NEW YORK - As the latest Harry Potter tale reaches store shelves, retailers hope to sell more than just books. Wal-Mart Stores Inc. will offer Harry Potter cakes and is increasing its selection of toys and DVDs. Toys "R" Us has created Harry Potter boutiques within its stores.
But how popular these items, which are not tied to the new title, Harry Potter and the Order of the Phoenix, remains to be seen, because books generally don't move merchandise the way movies do.
"I never believed that Harry Potter in its literary form is an engine for merchandise sales," said Seth Siegel, co-owner of The Beanstalk Group, a trademark licensing group.

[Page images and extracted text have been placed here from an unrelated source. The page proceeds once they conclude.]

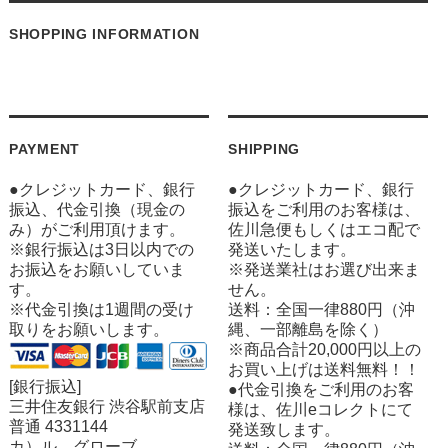
SHOPPING INFORMATION
PAYMENT
SHIPPING
●クレジットカード、銀行
●クレジットカード、銀行
振込、代金引換（現金の
振込をご利用のお客様は、
み）がご利用頂けます。
佐川急便もしくはエコ配で
※銀行振込は3日以内での
発送いたします。
お振込をお願いしていま
※発送業社はお選び出来ま
す。
せん。
※代金引換は1週間の受け
送料：全国一律880円（沖
取りをお願いします。
縄、一部離島を除く）
※商品合計20,000円以上の
お買い上げは送料無料！！
[銀行振込]
●代金引換をご利用のお客
三井住友銀行 渋谷駅前支店
様は、佐川eコレクトにて
普通 4331144
発送致します。
カ）ル グローブ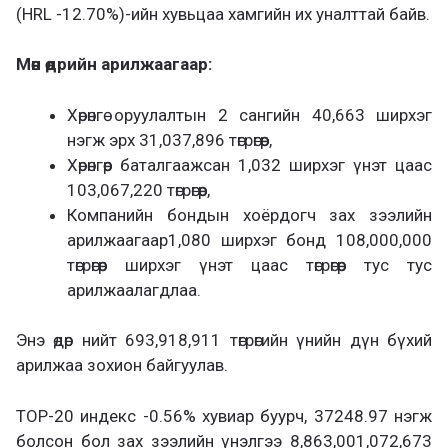
(HRL -12.70%)-ийн хувьцаа хамгийн их уналттай байв.
Мөн өдрийн арилжаагаар:
Хөрөнгө оруулалтын 2 сангийн 40,663 ширхэг
нэгж эрх 31,037,896 төгрөгөөр,
Хөрөнгөөр баталгаажсан 1,032 ширхэг үнэт цаас
103,067,220 төгрөгөөр,
Компанийн бондын хоёрдогч зах зээлийн
арилжаагаар1,080 ширхэг бонд 108,000,000
төгрөгөөр ширхэг үнэт цаас төгрөгөөр тус тус
арилжаалагдлаа.
Энэ өдөр нийт 693,918,911 төгрөгийн үнийн дүн бүхий
арилжаа зохион байгуулав.
ТOP-20 индекс -0.56% хувиар буурч, 37248.97 нэгж
болсон бол зах зээлийн үнэлгээ 8,863,001,072,673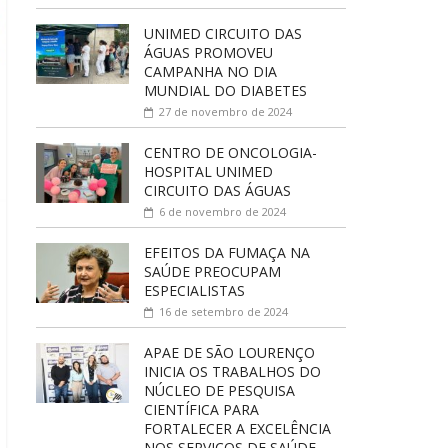
UNIMED CIRCUITO DAS
ÁGUAS PROMOVEU
CAMPANHA NO DIA
MUNDIAL DO DIABETES
27 de novembro de 2024
CENTRO DE ONCOLOGIA-
HOSPITAL UNIMED
CIRCUITO DAS ÁGUAS
6 de novembro de 2024
EFEITOS DA FUMAÇA NA
SAÚDE PREOCUPAM
ESPECIALISTAS
16 de setembro de 2024
APAE DE SÃO LOURENÇO
INICIA OS TRABALHOS DO
NÚCLEO DE PESQUISA
CIENTÍFICA PARA
FORTALECER A EXCELÊNCIA
NOS SERVIÇOS DE SAÚDE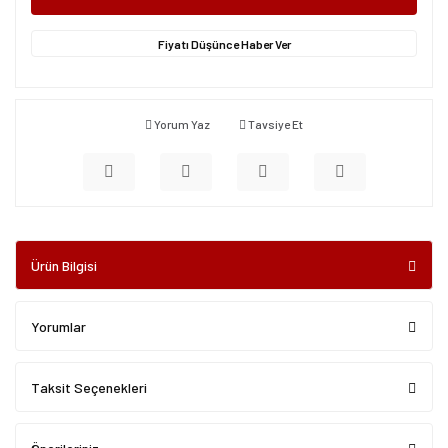
Fiyatı Düşünce Haber Ver
Yorum Yaz
Tavsiye Et
Ürün Bilgisi
Yorumlar
Taksit Seçenekleri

Another question is whether consumers will tire of Harry Potter paraphernalia, which is expected to be hyped even more when the third movie, Harry Potter and the Prisoner of Azkaban, reaches theaters in June 2004.
Still, observers such as Candace Corlette, a principal at WSL Strategic Ltd., a retail consultancy, say they believe this weekend's arrival of the book will "trigger an explosion in sales of all things Harry Potter." She likened the book release to a movie launch, and noted that there's a new generation of Harry Potter fans to buy products.
In fact, in anticipation of the book's arrival, eBay, the Internet auction site, created a separate Harry Potter page to help consumers find items, and reported that there are now 10,000 listings. Last weekend, a first edition of each of J.K. Rowling's first four Harry Potter books sold for a total of $5,000, officials said.
Scholastic Inc., the U.S. publisher of the books, has commissioned a record 8.5 million-copy first printing for the latest volume.
Warner Brothers, which owns the movie and the licensing rights, purposely did not create any products tied to the new book.
"The book release creates an opportunity for stores to create a boutique environment, but the book is a clearly stand-alone as it deserves to be," said Karine Joret, spokeswoman at Warner Bros. Consumer Products.